[Assigned task]:
From the text on the bushranger Frank McCallum, extract word for word the portion from "Francis McNeiss McNeil McCallum (Captain" up to and including "Rush in Australia.".
***** Document extract
- Born: Francis McNeiss McNeil McCallum 1823 Inverness, Scotland
- Died: 10 August 1857 Melbourne, Victoria
- Other name: Captain Melville
- Criminal status: Deceased (suicide)
- Conviction: Armed robbery
- Criminal penalty: 22 years

= Frank McCallum =

Australian bushranger

Francis McNeiss McNeil McCallum (Captain Melville) (c. 1823 – 10 August 1857) was a Scottish-born Australian notorious bushranger during the early part of the Victorian Gold Rush in Australia.

==Transportation==

After being convicted under the alias Francis Melville, McCallum was transported to Tasmania (then known as Van Diemen's Land) by the Minerva, in 1838 (aged 15), having been convicted at Perth on 3 October 1836, of house breaking, and sentenced to seven years' transportation.

The convict records show that whilst Melville was under sentence he was exceedingly insubordinate, so much so that his sentence was extended to life. He continued to regularly appear before the magistrate up until late 1850. Somehow he managed to escape and arrived in Melbourne about October 1851.

==Bushranging==

During 1852 as Captain Melville he was alleged to have led a large band of bushrangers on the roads in the Black Forest between Melbourne and Bendigo, and gained a folkloric reputation through the boldness of his outrages and the chivalry he showed to many, especially women. His name was associated with the Nelson robbery and St Kilda Road robberies, probably without foundation as in reality he seems to have spent most of his time bailing up diggers around Mount Macedon, either on his own or with one or two mates.

On Christmas Eve 1852, when under the alias Thomas Smith, he and fellow bushranger William Robert Roberts were arrested at a brothel in Corio Street, Geelong, and eventually faced Judge Redmond Barry at the Geelong Circuit Court on 3 February 1853 on three counts of robbery. Barry sentenced both men to twelve, ten and ten years on each count, respectively – in Melville's case to be served consecutively.
**********
***** Supplied information
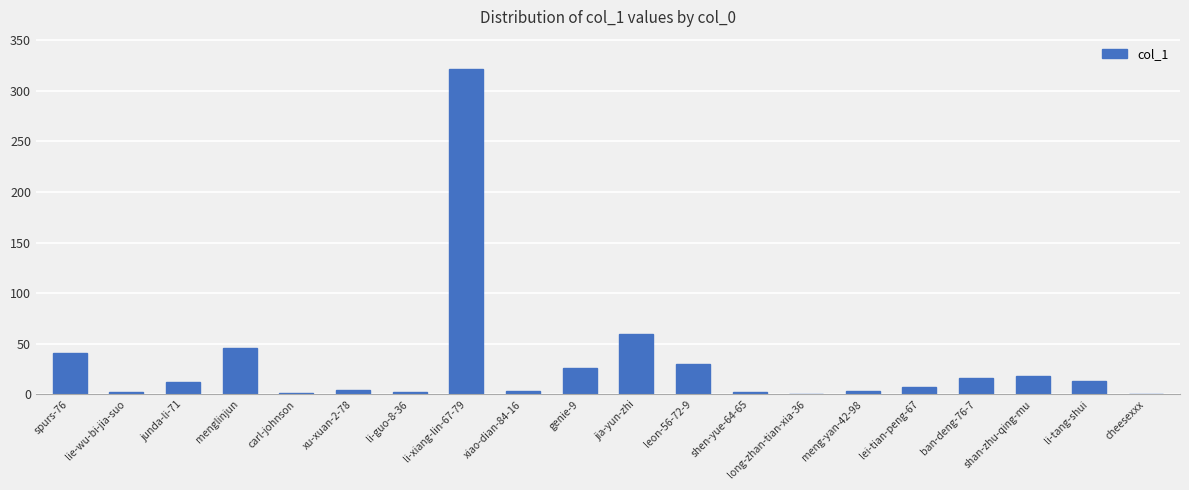

Is it true that the value at junda-li-71 is 12?

True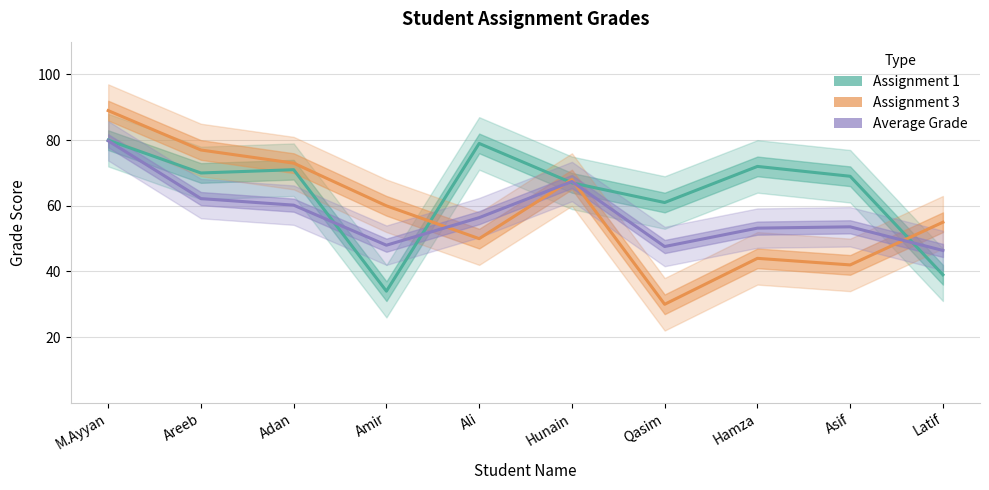

At which label does Average Grade first exceed 56?

M.Ayyan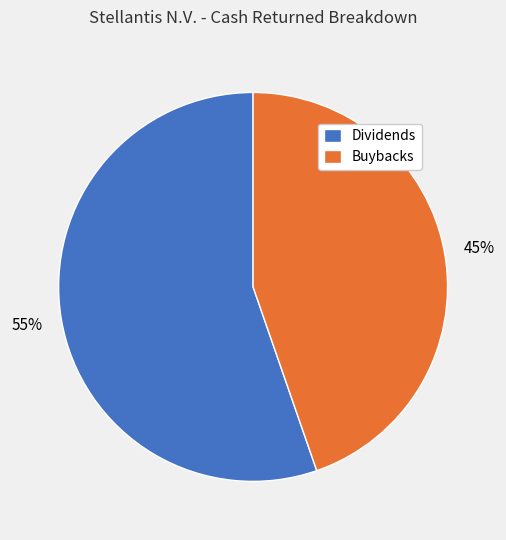

To the nearest percent, what is the average slice percentage?

50%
**********
[Problem solution]:
Francis McNeiss McNeil McCallum (Captain Melville) (c. 1823 – 10 August 1857) was a Scottish-born Australian notorious bushranger during the early part of the Victorian Gold Rush in Australia.